YEREVAN/JAN. 1 (The Conway Bulletin) — After a week of failed negotiations, Russian oil and gas monopoly increased the price of gas that it sells to Armenia by 10%, a move many analysts interpreted as an economic slap on the wrist by the Kremlin to Armenia’s pro-Western government.
In response, Nikol Pashinyan, Armenia’s leader, said that he was going to intensify negotiations with Iran over increasing gas imports.
“The issue of Iranian gas deliveries is always on the agenda. We will keep discussing this matter until we find a practical and advantageous solution,” Russian news agencies quoted Mr Pashinyan as saying.

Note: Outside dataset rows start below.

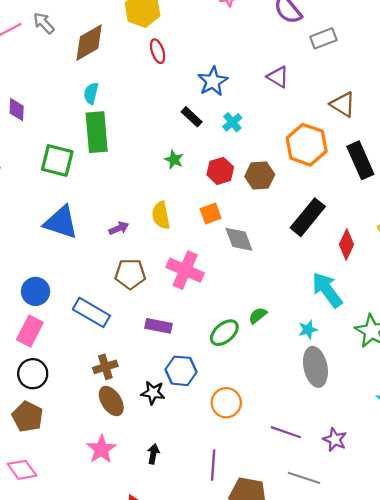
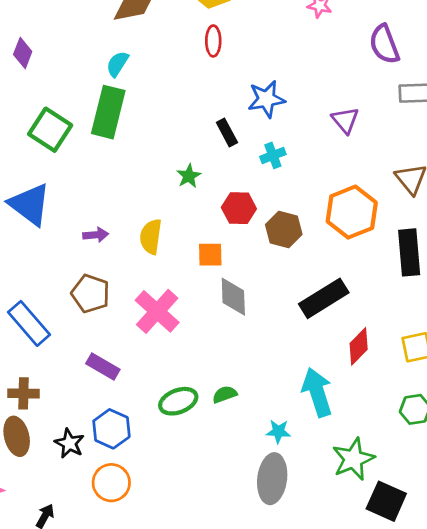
orange circle: (226, 403) -> (111, 483), moved

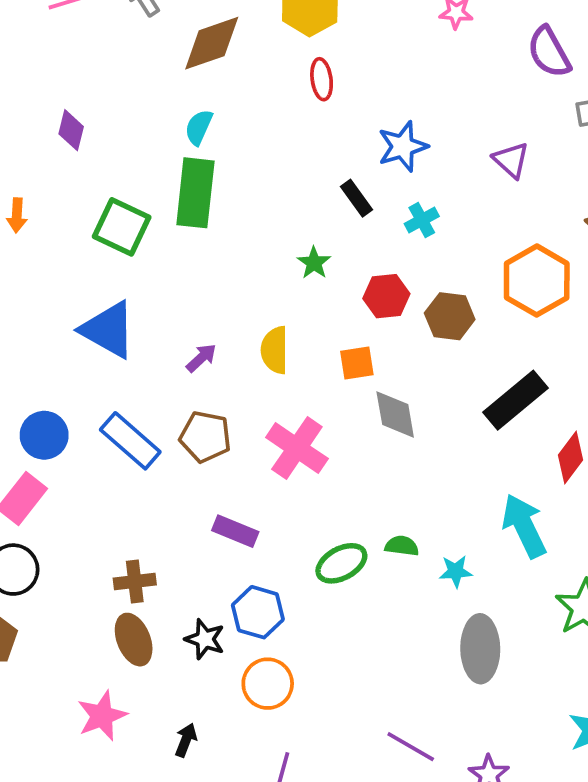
purple arrow: (96, 235) -> (201, 358), turned -30
blue rectangle: (29, 323) -> (130, 441), moved
green semicircle: (225, 394) -> (402, 546), turned 35
cyan star: (278, 431) -> (456, 571), moved

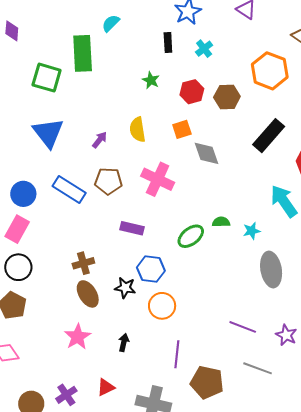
cyan semicircle: (199, 127) -> (111, 23), moved, turned 30
black rectangle: (357, 198) -> (168, 43), turned 42
blue triangle: (108, 330) -> (48, 133), turned 32

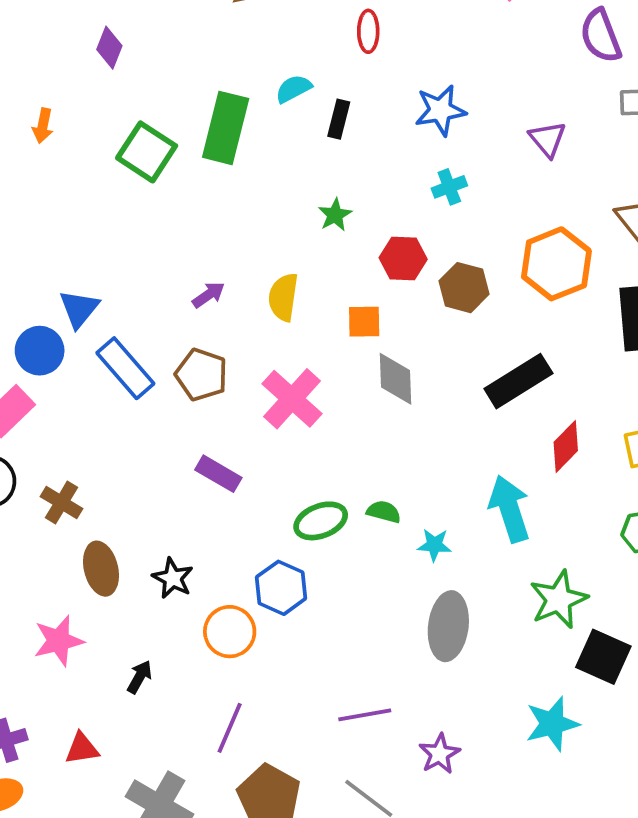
black rectangle: (168, 43) -> (339, 119), moved
blue triangle: (48, 133) -> (79, 309), moved, size x0.7
brown cross: (83, 263) -> (61, 503), moved, turned 30
blue hexagon: (151, 269) -> (281, 588), moved
purple line: (243, 327) -> (365, 715), turned -48

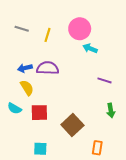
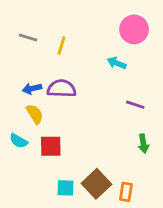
pink circle: (80, 29) -> (134, 29), moved
brown square: (72, 125) -> (96, 184), moved
cyan square: (40, 149) -> (66, 188), moved

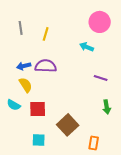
gray line: (28, 38) -> (21, 28), turned 64
brown square: (96, 184) -> (68, 125), moved
cyan square: (66, 188) -> (39, 140), moved

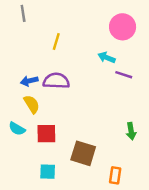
gray line: (21, 28) -> (23, 13), moved
purple line: (101, 78) -> (124, 75), moved
brown square: (68, 125) -> (83, 153), turned -30

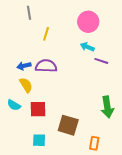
gray line: (23, 13) -> (29, 13), moved
pink circle: (123, 27) -> (88, 22), moved
green arrow: (131, 131) -> (107, 107), size x1.5

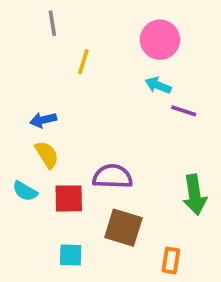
purple semicircle: (46, 66) -> (113, 177), moved

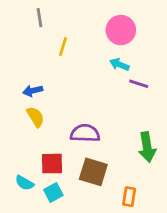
cyan semicircle: (25, 191) -> (24, 183), moved
red square: (69, 198) -> (52, 164), moved
cyan square: (71, 255) -> (53, 193), turned -30

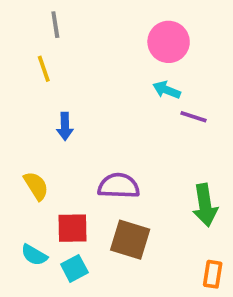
yellow line: (63, 47) -> (44, 69), moved, turned -36
blue arrow: (33, 91) -> (65, 126), moved, turned -78
yellow semicircle: (35, 117) -> (36, 186), moved
orange rectangle: (129, 197) -> (213, 274), moved

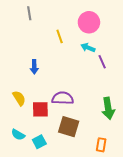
yellow line: (44, 69) -> (60, 36), moved
purple line: (194, 117) -> (102, 62), turned 48
red square: (73, 228) -> (40, 109), moved
orange rectangle: (213, 274) -> (101, 145), moved

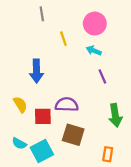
gray line: (29, 13) -> (42, 14), moved
purple line: (102, 62) -> (102, 76), moved
blue arrow: (34, 67) -> (36, 71), size x1.5
cyan square: (39, 142) -> (42, 151), size x1.5

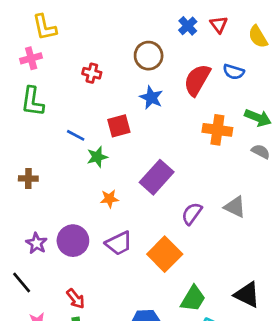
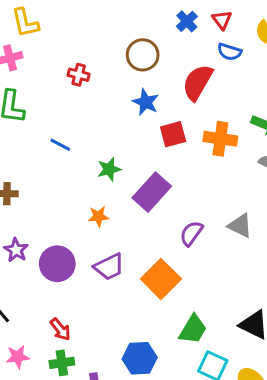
blue semicircle: (234, 72) -> (230, 52), moved
red square: (119, 126) -> (173, 134), moved
green star: (97, 157) -> (109, 169), moved
purple star: (36, 243) -> (16, 250), moved

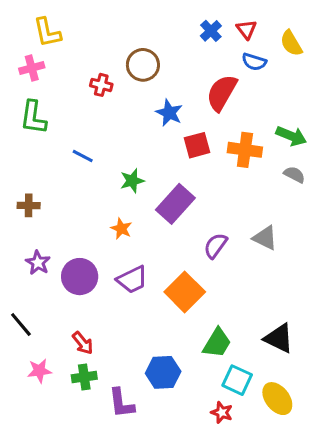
brown circle: (143, 55) -> (143, 65), moved
orange star: (98, 216) -> (121, 229), turned 30

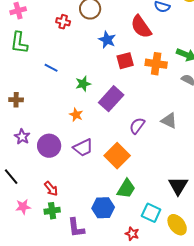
red semicircle: (222, 93) -> (141, 27), turned -65
black triangle: (279, 338) -> (178, 186), turned 35
green trapezoid: (217, 343) -> (126, 189), moved
red star: (222, 412) -> (132, 234), moved

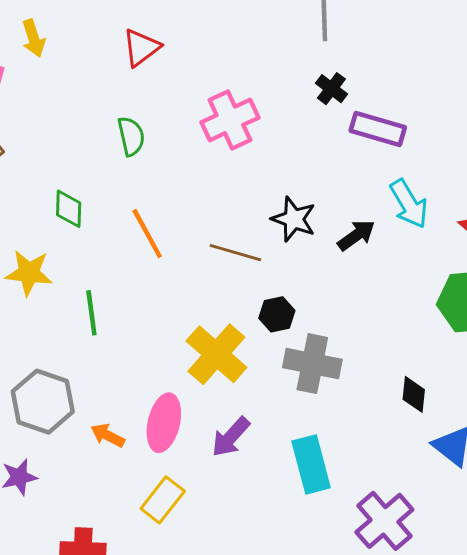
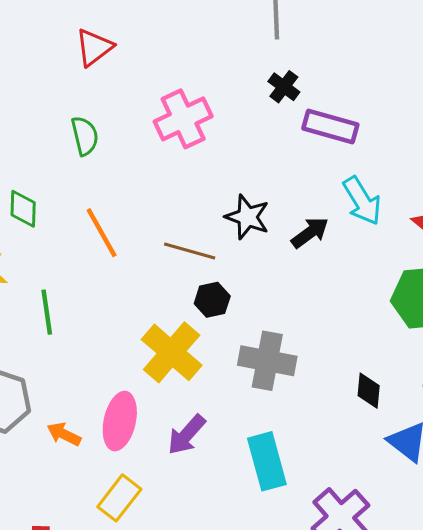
black hexagon: (277, 314) -> (212, 300), moved

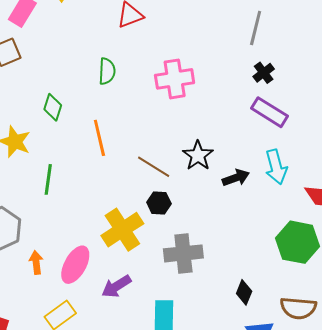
black cross: (284, 87) -> (264, 73), moved
gray cross: (267, 361) -> (183, 253), turned -33
orange arrow: (64, 434) -> (36, 263), turned 40

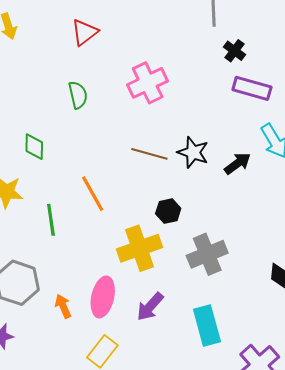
orange line: (99, 138) -> (93, 194), moved
brown line: (154, 167) -> (149, 154), moved
yellow cross: (122, 230) -> (139, 248), turned 30

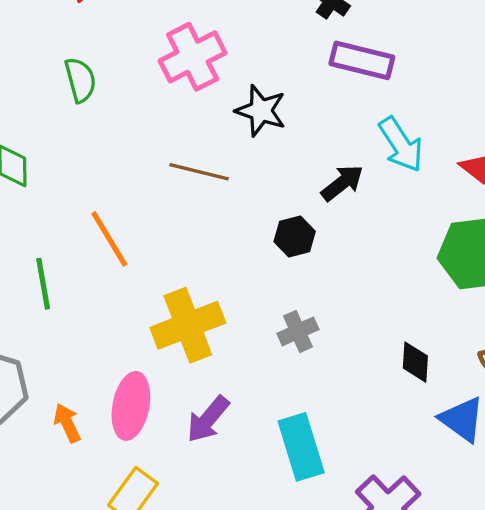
black star: (193, 152) -> (261, 111), moved
black hexagon: (168, 211) -> (295, 237), moved
gray cross: (207, 254) -> (298, 331), size x0.6

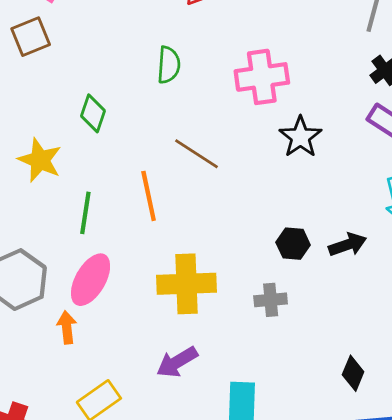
brown line: (199, 172) -> (197, 154), moved
black arrow: (342, 183) -> (347, 245), moved
gray cross: (298, 331) -> (271, 300), moved
pink ellipse: (131, 406) -> (91, 280), moved

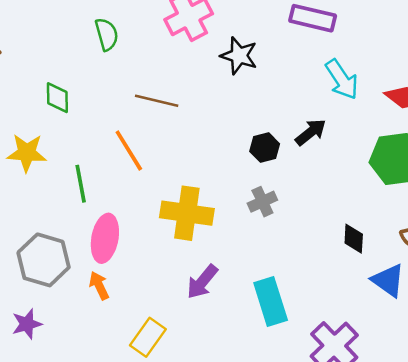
yellow cross: (186, 284) -> (187, 213), turned 30

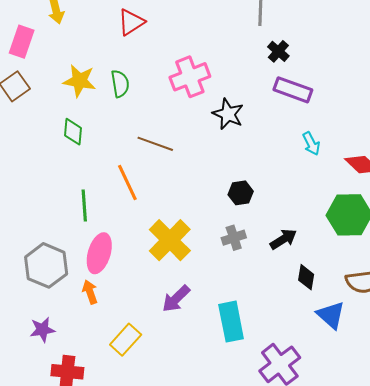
cyan arrow: (342, 79) -> (311, 144), size x0.7
black arrow: (311, 132) -> (283, 239), moved
yellow star: (27, 153) -> (80, 81), moved
yellow cross: (187, 213) -> (170, 240), turned 30
purple star: (27, 324) -> (42, 330), moved

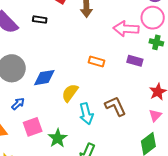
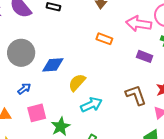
orange rectangle: (97, 62) -> (104, 39), moved
brown L-shape: (115, 106) -> (136, 95), moved
cyan arrow: (86, 114) -> (91, 105), turned -105

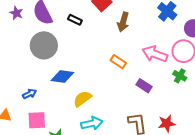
gray circle: (21, 53) -> (44, 45), moved
purple rectangle: (145, 56) -> (144, 86), moved

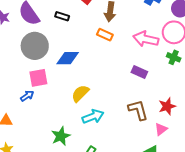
orange rectangle: (118, 62) -> (105, 35), moved
blue diamond: (62, 77) -> (68, 58), moved
pink square: (37, 120) -> (38, 78), moved

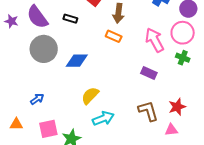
pink arrow: (146, 39) -> (155, 40), turned 50
pink square: (38, 78) -> (48, 129), moved
pink triangle: (161, 129) -> (171, 130), turned 32

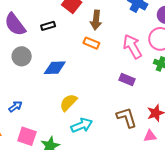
black rectangle: (70, 19) -> (48, 26), turned -32
gray circle: (44, 49) -> (22, 56), size x0.7
pink square: (48, 129) -> (27, 136), turned 30

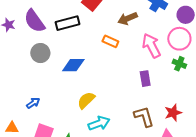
brown arrow: (96, 20) -> (128, 18), moved, turned 60
black rectangle: (48, 26) -> (68, 23), size x1.6
purple rectangle: (127, 79) -> (145, 79), turned 56

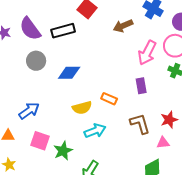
orange rectangle: (110, 41) -> (109, 99), moved
pink arrow: (151, 46) -> (147, 53), turned -125
yellow semicircle: (86, 100) -> (82, 108), turned -150
blue arrow: (33, 103) -> (29, 111), size x1.5

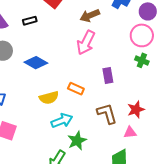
black rectangle: (63, 31) -> (30, 21), size x0.6
pink arrow: (147, 53) -> (86, 43), moved
blue diamond: (69, 73) -> (36, 63), turned 30
green star: (63, 151) -> (77, 141), moved

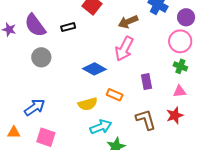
blue diamond: (36, 63) -> (94, 69), moved
pink triangle: (130, 133) -> (180, 91), moved

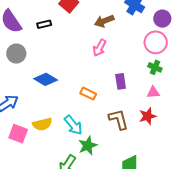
pink arrow: (124, 49) -> (99, 48), size x0.7
blue diamond: (94, 69) -> (46, 79), moved
yellow semicircle: (88, 104) -> (42, 124), moved
cyan arrow: (101, 127) -> (73, 125), turned 70

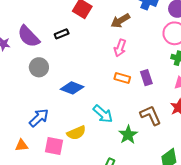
orange rectangle: (88, 94) -> (122, 78), moved
cyan arrow: (73, 125) -> (103, 114), moved
green star: (88, 146) -> (128, 135), moved

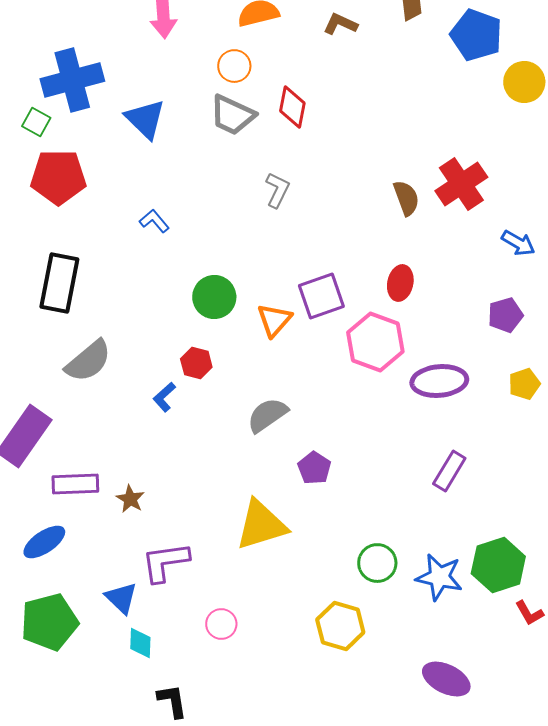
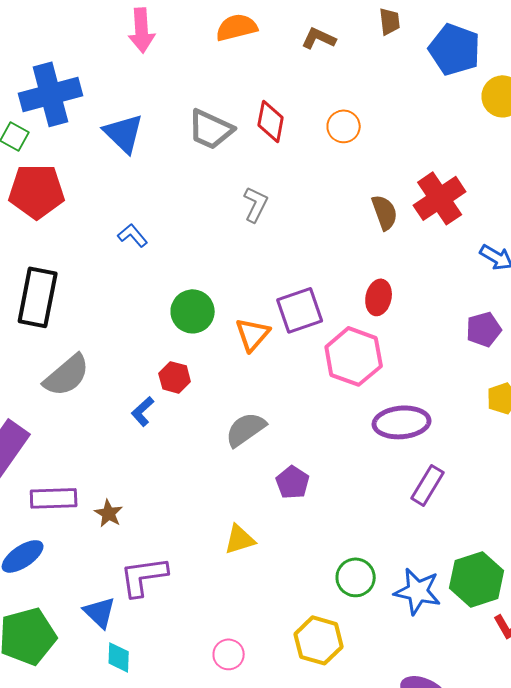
orange circle: (234, 66) -> (344, 126), moved
purple ellipse: (439, 381) -> (402, 422), moved
yellow triangle: (261, 525) -> (240, 539), size x0.6
pink circle: (221, 624) -> (229, 654), moved

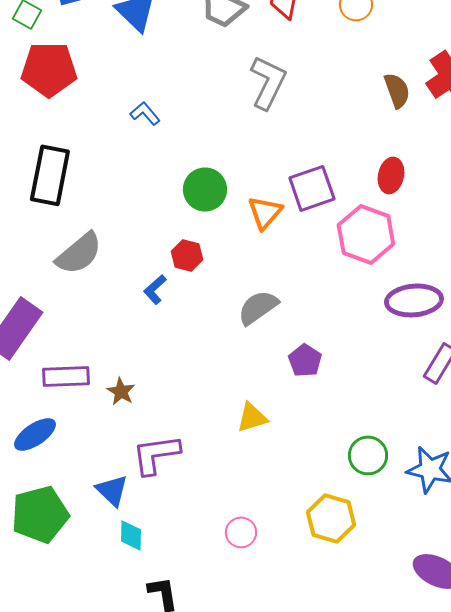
gray L-shape: (256, 204) -> (268, 82), size x1.5

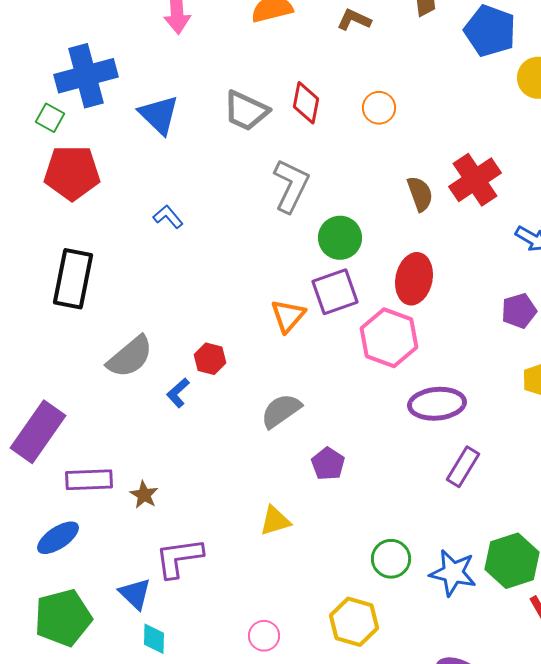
red ellipse: (391, 175) -> (414, 279), size x1.4
green circle: (205, 189) -> (340, 238), moved
gray semicircle: (79, 253) -> (130, 357), moved

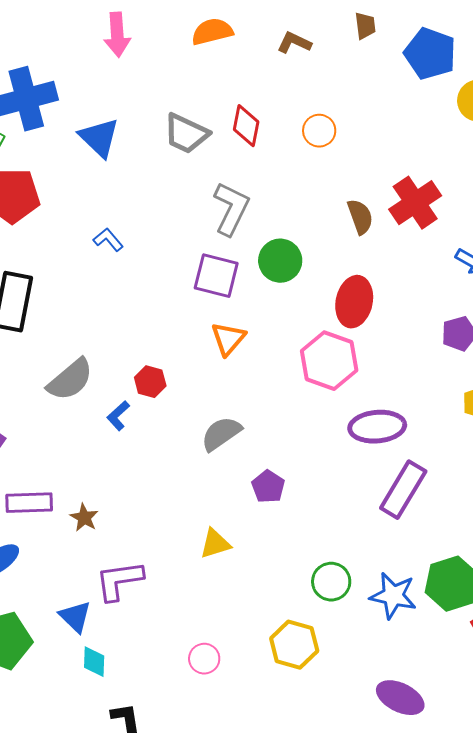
purple square: (335, 292) -> (216, 276), moved, turned 33
purple rectangle: (463, 467) -> (403, 490), size x1.4

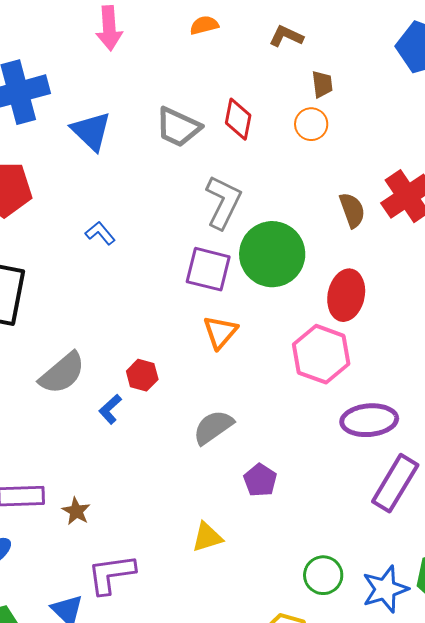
brown trapezoid: (365, 26) -> (322, 84), moved
orange semicircle: (212, 32) -> (204, 25), size x0.7
green circle: (280, 261) -> (272, 254), size x1.5
blue star: (393, 596) -> (385, 589), turned -30

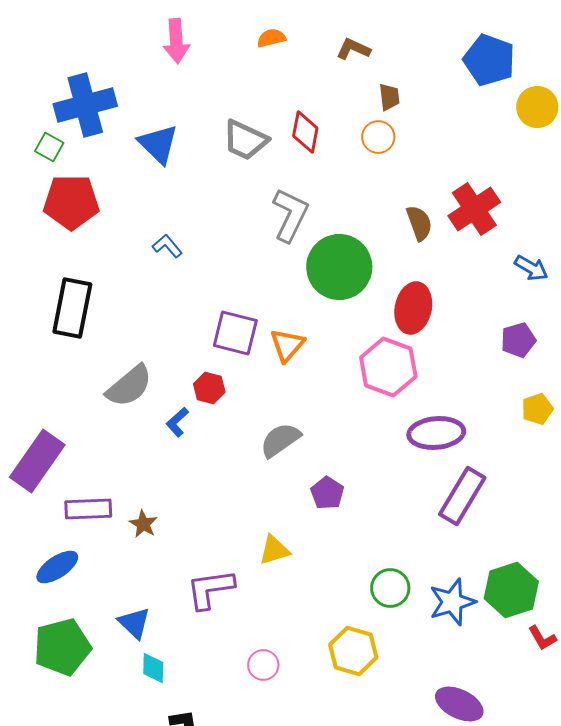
purple square: (208, 269) -> (235, 333), moved
purple L-shape: (111, 574) -> (210, 589), moved

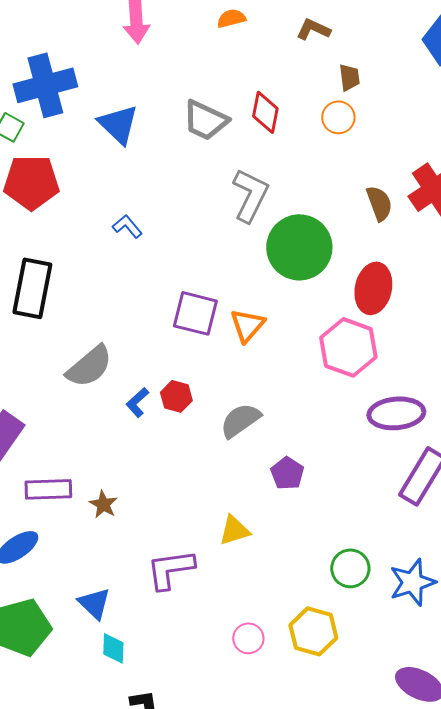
red hexagon: (209, 388) -> (176, 396), moved
pink circle: (263, 665) -> (248, 638), moved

He had been in Moscow on Dec. 27 to try to negotiate down the gas price rise, so the Russian statement that it was intent on increasing prices will come be seen as a personal sleight.
Gazprom said that from Jan. 1 2019, Armenia would pay $165 per 1,000 cubic metres of gas, up from $150.
Since taking over as Armenia’s PM after a peaceful revolution in April and May 2018, Mr Pashinyan has had a strained relationship with Russia and Russian President Vladimir Putin. He has been a frequent visitor to the Kremlin, has pushed for greater integration with Russia and has also sent a handful of de-miners and doctors to support Russia’s reconstruction efforts in Syria.
But his natural inclination is to lean to the West and his supporters are even more pro-Western. Last year, police in Armenia arrested several former senior pro-Russia Armenian government officials, including former President Robert Kocharyan and the head of the Russia-led Collective Security Treaty Organisation, Yuri Khachaturov, and charged them with abuse of power over the shooting dead of anti-government protesters in 2008.
Russia’s foreign minister Sergei Lavrov has said that the charges against the former senior Armenian officials are politically motivated.